Já quando se trata de um menor de idade com sua vida ameaçada, sob a guarda de pessoas que expressam esta fé religiosa (ou convicção filosófica semelhante), o quadro muda. E o motivo é o seguinte: enquanto no maior de idade e plenamente capaz a dignidade lhe é conferida justamente para acomodar o exercício de sua opção de vida (de sua busca pela felicidade, como diriam os americanos) alinhada ao seu propósito existencial, no caso do menor falta-lhe justamente o elemento cuja ausência o torna vulnerável: a plena autonomia de vontade.

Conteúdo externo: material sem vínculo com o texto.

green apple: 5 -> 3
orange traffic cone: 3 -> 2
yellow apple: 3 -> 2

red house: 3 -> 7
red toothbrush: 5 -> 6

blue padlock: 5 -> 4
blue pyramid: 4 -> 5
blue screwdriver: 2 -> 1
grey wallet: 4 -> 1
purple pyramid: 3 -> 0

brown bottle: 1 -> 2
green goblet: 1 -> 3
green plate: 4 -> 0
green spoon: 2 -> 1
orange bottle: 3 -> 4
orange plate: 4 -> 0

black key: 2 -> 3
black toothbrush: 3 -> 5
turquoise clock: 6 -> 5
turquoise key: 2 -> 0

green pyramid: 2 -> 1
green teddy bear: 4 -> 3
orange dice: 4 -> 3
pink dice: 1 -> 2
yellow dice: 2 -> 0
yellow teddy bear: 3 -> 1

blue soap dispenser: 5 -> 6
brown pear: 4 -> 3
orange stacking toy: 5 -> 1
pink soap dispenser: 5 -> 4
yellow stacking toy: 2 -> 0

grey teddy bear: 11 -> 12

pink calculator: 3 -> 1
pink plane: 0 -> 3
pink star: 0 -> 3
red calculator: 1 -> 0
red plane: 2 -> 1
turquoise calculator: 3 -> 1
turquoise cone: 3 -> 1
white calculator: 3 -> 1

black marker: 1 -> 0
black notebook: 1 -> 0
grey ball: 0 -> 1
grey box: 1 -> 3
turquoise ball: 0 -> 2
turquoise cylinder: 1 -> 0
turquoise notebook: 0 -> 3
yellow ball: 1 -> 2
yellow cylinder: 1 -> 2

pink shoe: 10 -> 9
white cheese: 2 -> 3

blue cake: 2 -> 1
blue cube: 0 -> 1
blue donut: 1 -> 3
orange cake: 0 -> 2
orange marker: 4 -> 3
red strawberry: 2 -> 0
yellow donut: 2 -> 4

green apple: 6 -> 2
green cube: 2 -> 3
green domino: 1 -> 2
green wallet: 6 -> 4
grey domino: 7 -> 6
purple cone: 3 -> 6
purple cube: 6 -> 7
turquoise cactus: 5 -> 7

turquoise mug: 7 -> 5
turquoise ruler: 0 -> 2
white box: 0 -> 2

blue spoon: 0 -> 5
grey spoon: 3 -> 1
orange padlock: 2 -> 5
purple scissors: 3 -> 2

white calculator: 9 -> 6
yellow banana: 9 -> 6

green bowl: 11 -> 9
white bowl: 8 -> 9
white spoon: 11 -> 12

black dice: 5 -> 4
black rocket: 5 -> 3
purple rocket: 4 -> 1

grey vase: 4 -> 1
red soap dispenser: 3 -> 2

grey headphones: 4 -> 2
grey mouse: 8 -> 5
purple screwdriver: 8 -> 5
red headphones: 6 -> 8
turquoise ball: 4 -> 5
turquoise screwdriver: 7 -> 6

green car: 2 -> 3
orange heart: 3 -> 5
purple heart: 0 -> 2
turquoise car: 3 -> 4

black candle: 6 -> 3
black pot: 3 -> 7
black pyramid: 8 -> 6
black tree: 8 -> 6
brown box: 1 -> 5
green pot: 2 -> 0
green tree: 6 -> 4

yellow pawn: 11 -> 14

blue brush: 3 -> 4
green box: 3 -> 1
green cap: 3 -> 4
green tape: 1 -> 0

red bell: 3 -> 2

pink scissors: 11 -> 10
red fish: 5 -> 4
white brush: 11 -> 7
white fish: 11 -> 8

A doutrina chama isso de “princípio da condição peculiar da pessoa em desenvolvimento”.  Isto significa que a criança e o adolescente, além de todos os direitos e garantias fundamentais que são constitucionalmente assegurados a todos, possuem um caráter de especial proteção (segundo o artigo 3.º da Lei 8.069/90, o Estatuto da Criança e do Adolescente) dirigido à família (seus responsáveis), à sociedade (o conjunto de famílias e demais instituições da unidade política) e ao Estado (como ferramenta da sociedade política para o bem comum).

Portanto, é dever de todos o facultar – no sentido de permitir que aconteça – o “desenvolvimento físico, mental, moral, espiritual e social, em condições de liberdade e dignidade” (como diz o mesmo artigo 3.º). É neste passo que, mesmo com convicções morais, religiosas, filosóficas ou existenciais que possam ter os guardiães de menores, será, sim, dever dos responsáveis que, até a plenitude do desenvolvimento, sejam estes realmente protegidos, inclusive quando o assunto é imunização por vacinas que possam ferir as convicções dos mesmos responsáveis.

Quanto ao caso da pandemia, o exemplo dado da transfusão de sangue ainda fica um tanto mais distante por causa do fato de que, neste último caso, a decisão afeta especificamente a própria pessoa (o fato de não aceitar a transfusão); no caso da atualidade, ainda há o fato de estarmos em plena crise de saúde pública – embora seja válido garantir a liberdade de quem não queira ser imunizado ante a absoluta incerteza sobre o tema mesmo na comunidade científica – e, afinal, porque as liberdades civis fundamentais já sobreviveram a 12 pandemias.

Aviso: A coluna não será publicada em 26 de dezembro e 2 de janeiro. Retornamos em 9 de janeiro.